Why your consultants spend 60% of their day on work that should not exist

May 14, 20267 min read
Open-source AI concept visual

The admin problem is not a discipline problem

When people talk about consultant productivity in staffing, the conversation often lands on activity metrics. Calls made. CVs sent. Interviews arranged. These numbers matter. But they measure output from a workflow that is already inefficient. They do not measure whether the workflow itself should exist.

Consider what happens between a job brief landing on a desk and a shortlist being sent to a client. A consultant parses the brief, searches the database, reviews CVs manually, calls or messages candidates to check availability and interest, updates the records with what they find, builds the shortlist, and formats it for the client.
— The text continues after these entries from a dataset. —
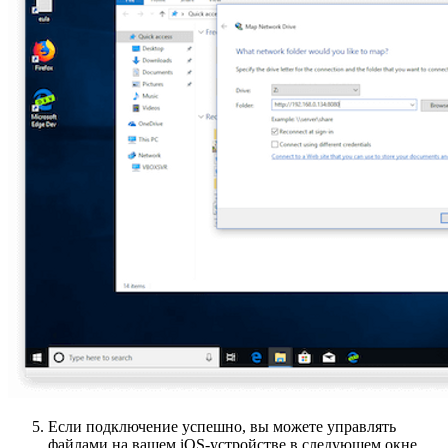
Если подключение успешно, вы можете управлять
файлами на вашем iOS-устройстве в следующем окне.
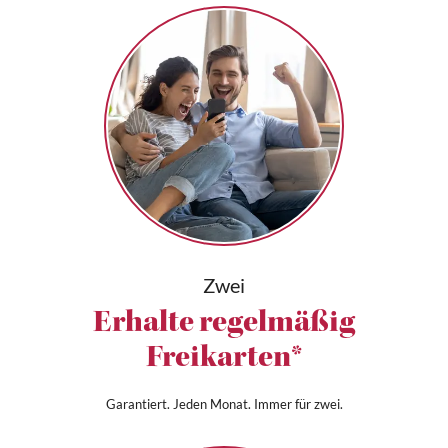
Zwei
Erhalte regelmäßig
Freikarten*
Garantiert. Jeden Monat. Immer für zwei.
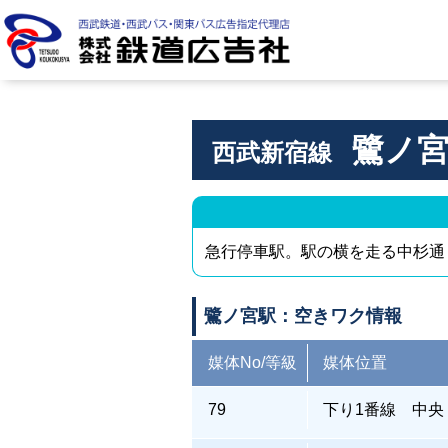
株式会社 鉄道広告社
鷺ノ
西武新宿線
急行停車駅。駅の横を走る中杉通
鷺ノ宮駅：空きワク情報
媒体No/等級
媒体位置
79
下り1番線 中央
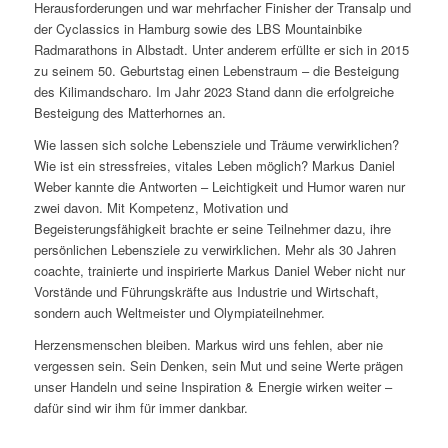
Herausforderungen und war mehrfacher Finisher der Transalp und
der Cyclassics in Hamburg sowie des LBS Mountainbike
Radmarathons in Albstadt. Unter anderem erfüllte er sich in 2015
zu seinem 50. Geburtstag einen Lebenstraum – die Besteigung
des Kilimandscharo. Im Jahr 2023 Stand dann die erfolgreiche
Besteigung des Matterhornes an.
Wie lassen sich solche Lebensziele und Träume verwirklichen?
Wie ist ein stressfreies, vitales Leben möglich? Markus Daniel
Weber kannte die Antworten – Leichtigkeit und Humor waren nur
zwei davon. Mit Kompetenz, Motivation und
Begeisterungsfähigkeit brachte er seine Teilnehmer dazu, ihre
persönlichen Lebensziele zu verwirklichen. Mehr als 30 Jahren
coachte, trainierte und inspirierte Markus Daniel Weber nicht nur
Vorstände und Führungskräfte aus Industrie und Wirtschaft,
sondern auch Weltmeister und Olympiateilnehmer.
Herzensmenschen bleiben. Markus wird uns fehlen, aber nie
vergessen sein. Sein Denken, sein Mut und seine Werte prägen
unser Handeln und seine Inspiration & Energie wirken weiter –
dafür sind wir ihm für immer dankbar.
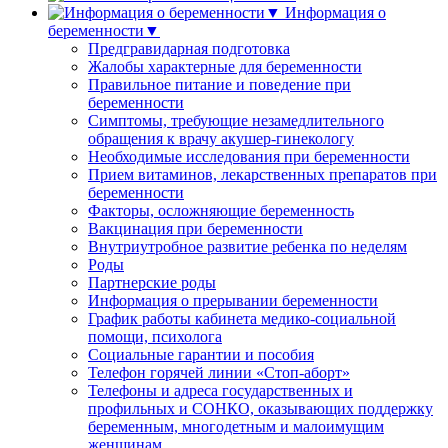
Информация о
беременности▼
Предгравидарная подготовка
Жалобы характерные для беременности
Правильное питание и поведение при
беременности
Симптомы, требующие незамедлительного
обращения к врачу акушер-гинекологу
Необходимые исследования при беременности
Прием витаминов, лекарственных препаратов при
беременности
Факторы, осложняющие беременность
Вакцинация при беременности
Внутриутробное развитие ребенка по неделям
Роды
Партнерские роды
Информация о прерывании беременности
График работы кабинета медико-социальной
помощи, психолога
Социальные гарантии и пособия
Телефон горячей линии «Стоп-аборт»
Телефоны и адреса государственных и
профильных и СОНКО, оказывающих поддержку
беременным, многодетным и малоимущим
женщинам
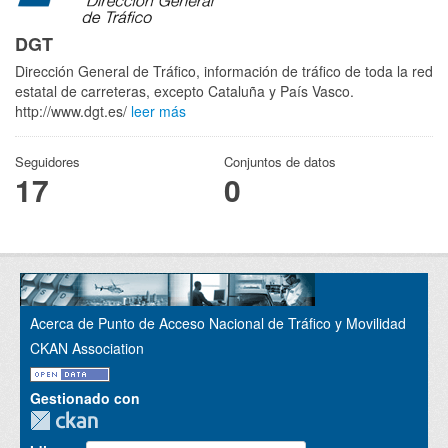
DGT
Dirección General de Tráfico, información de tráfico de toda la red
estatal de carreteras, excepto Cataluña y País Vasco.
http://www.dgt.es/
leer más
Seguidores
Conjuntos de datos
17
0
Acerca de Punto de Acceso Nacional de Tráfico y Movilidad
CKAN Association
Gestionado con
On a good day with a clean database and responsive candidates, that takes several hours. On a realistic day, it takes longer.

What changes when the AI handles the overnight pipeline

An AI-native ATS does not add a screening feature to the workflow. It changes the workflow. The AI processes the pipeline continuously, including overnight, so that when a consultant starts work in the morning, the operational layer has already happened.

This is why AI in staffing is not primarily a cost story. It is a growth story. The same team, with the operational overhead removed, has a higher ceiling on what they can produce.

What to ask about any platform you are evaluating

The question that separates an AI-native ATS from an AI-featured one is simple: when does the AI work? If the answer is when the recruiter clicks screen or when the recruiter runs a search, the AI is a tool in the workflow. If the answer is continuously, across all active roles, all active candidates, including overnight, the AI is the workflow. Only the second one changes the morning.

"The placement is won or lost before the client sees the shortlist. The agencies that close the gap between brief and shortlist fastest are the ones winning the repeat business."